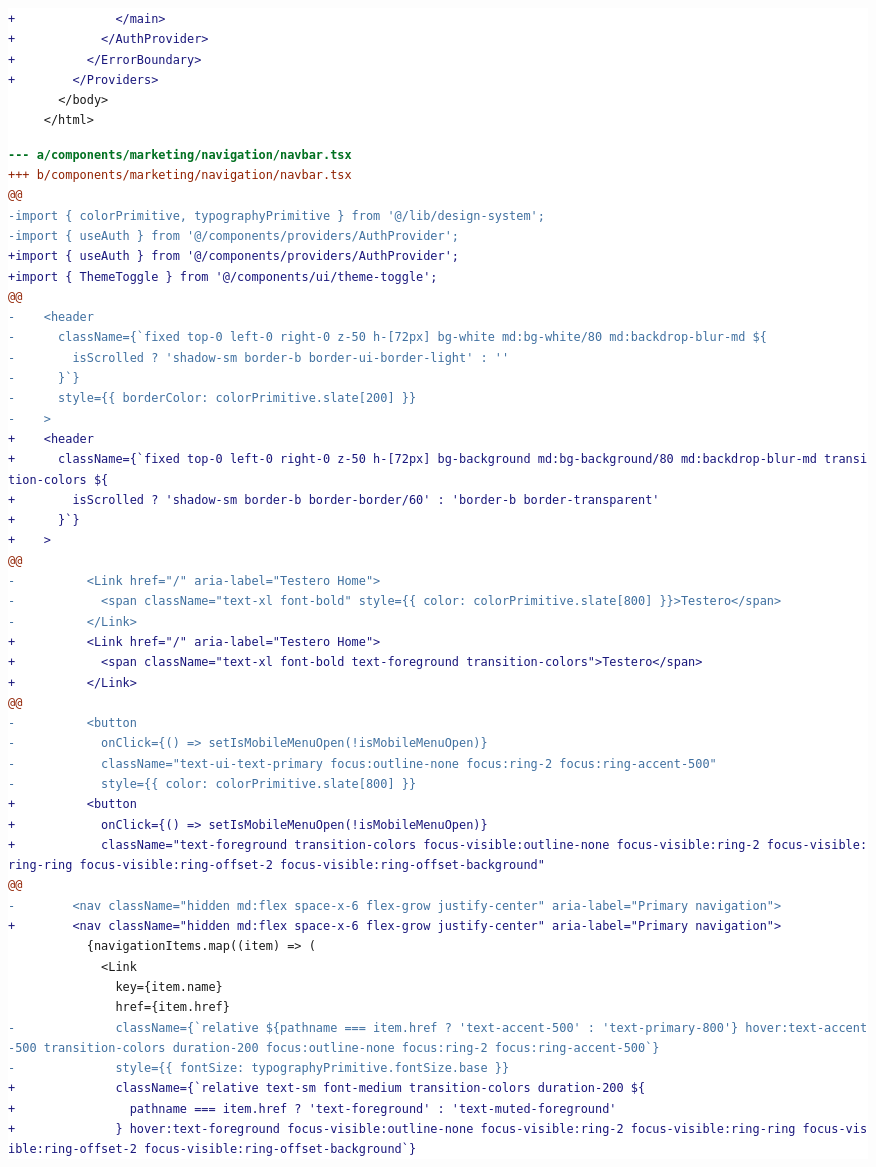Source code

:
 ```diff
+              </main>
+            </AuthProvider>
+          </ErrorBoundary>
+        </Providers>
       </body>
     </html>
```
```diff
--- a/components/marketing/navigation/navbar.tsx
+++ b/components/marketing/navigation/navbar.tsx
@@
-import { colorPrimitive, typographyPrimitive } from '@/lib/design-system';
-import { useAuth } from '@/components/providers/AuthProvider';
+import { useAuth } from '@/components/providers/AuthProvider';
+import { ThemeToggle } from '@/components/ui/theme-toggle';
@@
-    <header
-      className={`fixed top-0 left-0 right-0 z-50 h-[72px] bg-white md:bg-white/80 md:backdrop-blur-md ${
-        isScrolled ? 'shadow-sm border-b border-ui-border-light' : ''
-      }`}
-      style={{ borderColor: colorPrimitive.slate[200] }}
-    >
+    <header
+      className={`fixed top-0 left-0 right-0 z-50 h-[72px] bg-background md:bg-background/80 md:backdrop-blur-md transition-colors ${
+        isScrolled ? 'shadow-sm border-b border-border/60' : 'border-b border-transparent'
+      }`}
+    >
@@
-          <Link href="/" aria-label="Testero Home">
-            <span className="text-xl font-bold" style={{ color: colorPrimitive.slate[800] }}>Testero</span>
-          </Link>
+          <Link href="/" aria-label="Testero Home">
+            <span className="text-xl font-bold text-foreground transition-colors">Testero</span>
+          </Link>
@@
-          <button
-            onClick={() => setIsMobileMenuOpen(!isMobileMenuOpen)}
-            className="text-ui-text-primary focus:outline-none focus:ring-2 focus:ring-accent-500"
-            style={{ color: colorPrimitive.slate[800] }}
+          <button
+            onClick={() => setIsMobileMenuOpen(!isMobileMenuOpen)}
+            className="text-foreground transition-colors focus-visible:outline-none focus-visible:ring-2 focus-visible:ring-ring focus-visible:ring-offset-2 focus-visible:ring-offset-background"
@@
-        <nav className="hidden md:flex space-x-6 flex-grow justify-center" aria-label="Primary navigation">
+        <nav className="hidden md:flex space-x-6 flex-grow justify-center" aria-label="Primary navigation">
           {navigationItems.map((item) => (
             <Link
               key={item.name}
               href={item.href}
-              className={`relative ${pathname === item.href ? 'text-accent-500' : 'text-primary-800'} hover:text-accent-500 transition-colors duration-200 focus:outline-none focus:ring-2 focus:ring-accent-500`}
-              style={{ fontSize: typographyPrimitive.fontSize.base }}
+              className={`relative text-sm font-medium transition-colors duration-200 ${
+                pathname === item.href ? 'text-foreground' : 'text-muted-foreground'
+              } hover:text-foreground focus-visible:outline-none focus-visible:ring-2 focus-visible:ring-ring focus-visible:ring-offset-2 focus-visible:ring-offset-background`}
```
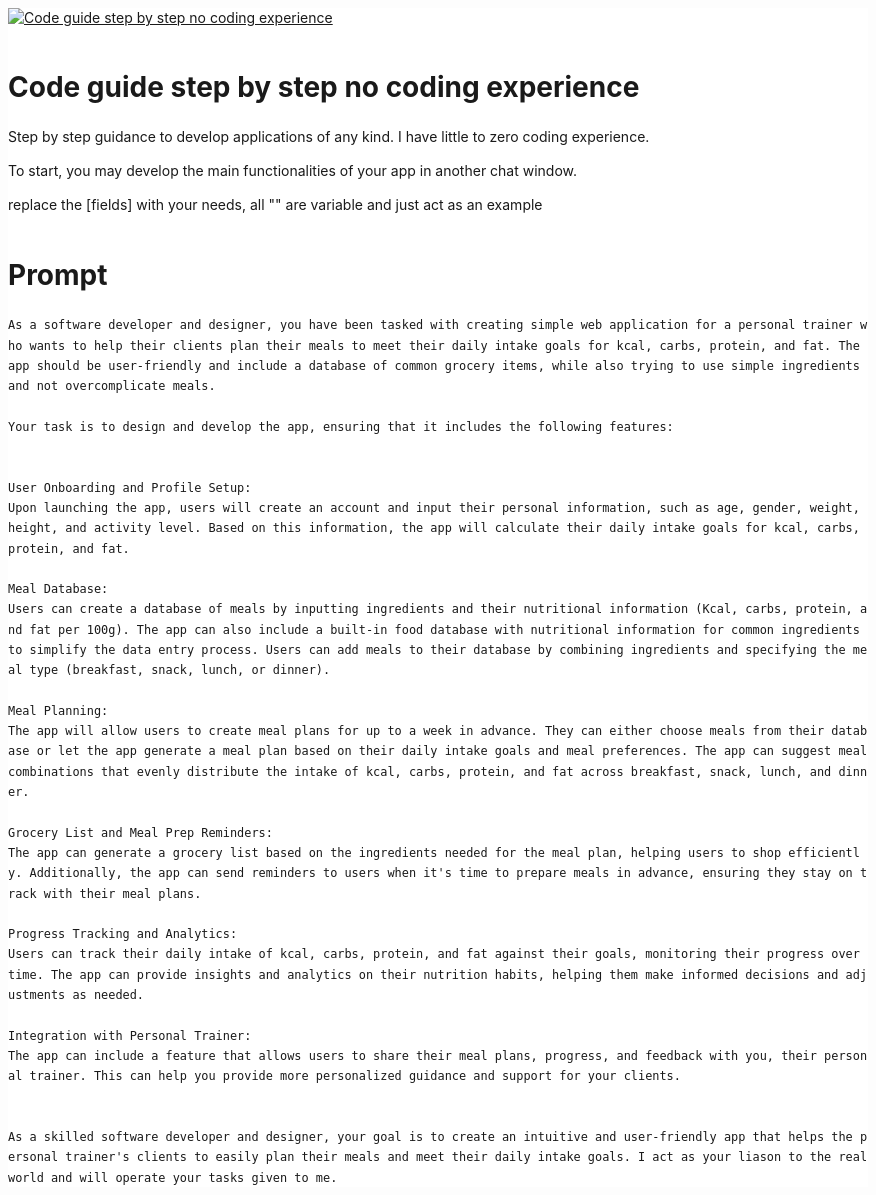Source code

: 
[![Code guide step by step no coding experience](https://flow-prompt-covers.s3.us-west-1.amazonaws.com/icon/minimalist/mini_6.png)]()
# Code guide step by step no coding experience 
Step by step guidance to develop applications of any kind. I have little to zero coding experience.



To start, you may develop the main functionalities of your app in another chat window.



replace the [fields] with your needs, all "" are variable and just act as an example



# Prompt

```
As a software developer and designer, you have been tasked with creating simple web application for a personal trainer who wants to help their clients plan their meals to meet their daily intake goals for kcal, carbs, protein, and fat. The app should be user-friendly and include a database of common grocery items, while also trying to use simple ingredients and not overcomplicate meals.

Your task is to design and develop the app, ensuring that it includes the following features:


User Onboarding and Profile Setup:
Upon launching the app, users will create an account and input their personal information, such as age, gender, weight, height, and activity level. Based on this information, the app will calculate their daily intake goals for kcal, carbs, protein, and fat.

Meal Database:
Users can create a database of meals by inputting ingredients and their nutritional information (Kcal, carbs, protein, and fat per 100g). The app can also include a built-in food database with nutritional information for common ingredients to simplify the data entry process. Users can add meals to their database by combining ingredients and specifying the meal type (breakfast, snack, lunch, or dinner).

Meal Planning:
The app will allow users to create meal plans for up to a week in advance. They can either choose meals from their database or let the app generate a meal plan based on their daily intake goals and meal preferences. The app can suggest meal combinations that evenly distribute the intake of kcal, carbs, protein, and fat across breakfast, snack, lunch, and dinner.

Grocery List and Meal Prep Reminders:
The app can generate a grocery list based on the ingredients needed for the meal plan, helping users to shop efficiently. Additionally, the app can send reminders to users when it's time to prepare meals in advance, ensuring they stay on track with their meal plans.

Progress Tracking and Analytics:
Users can track their daily intake of kcal, carbs, protein, and fat against their goals, monitoring their progress over time. The app can provide insights and analytics on their nutrition habits, helping them make informed decisions and adjustments as needed.

Integration with Personal Trainer:
The app can include a feature that allows users to share their meal plans, progress, and feedback with you, their personal trainer. This can help you provide more personalized guidance and support for your clients.


As a skilled software developer and designer, your goal is to create an intuitive and user-friendly app that helps the personal trainer's clients to easily plan their meals and meet their daily intake goals. I act as your liason to the real world and will operate your tasks given to me.

```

___

- _Task details_
Whenever the string "typographyPrimitive" shows up on a line of the listing, copy that line.

- _Output_
-import { colorPrimitive, typographyPrimitive } from '@/lib/design-system';
-              style={{ fontSize: typographyPrimitive.fontSize.base }}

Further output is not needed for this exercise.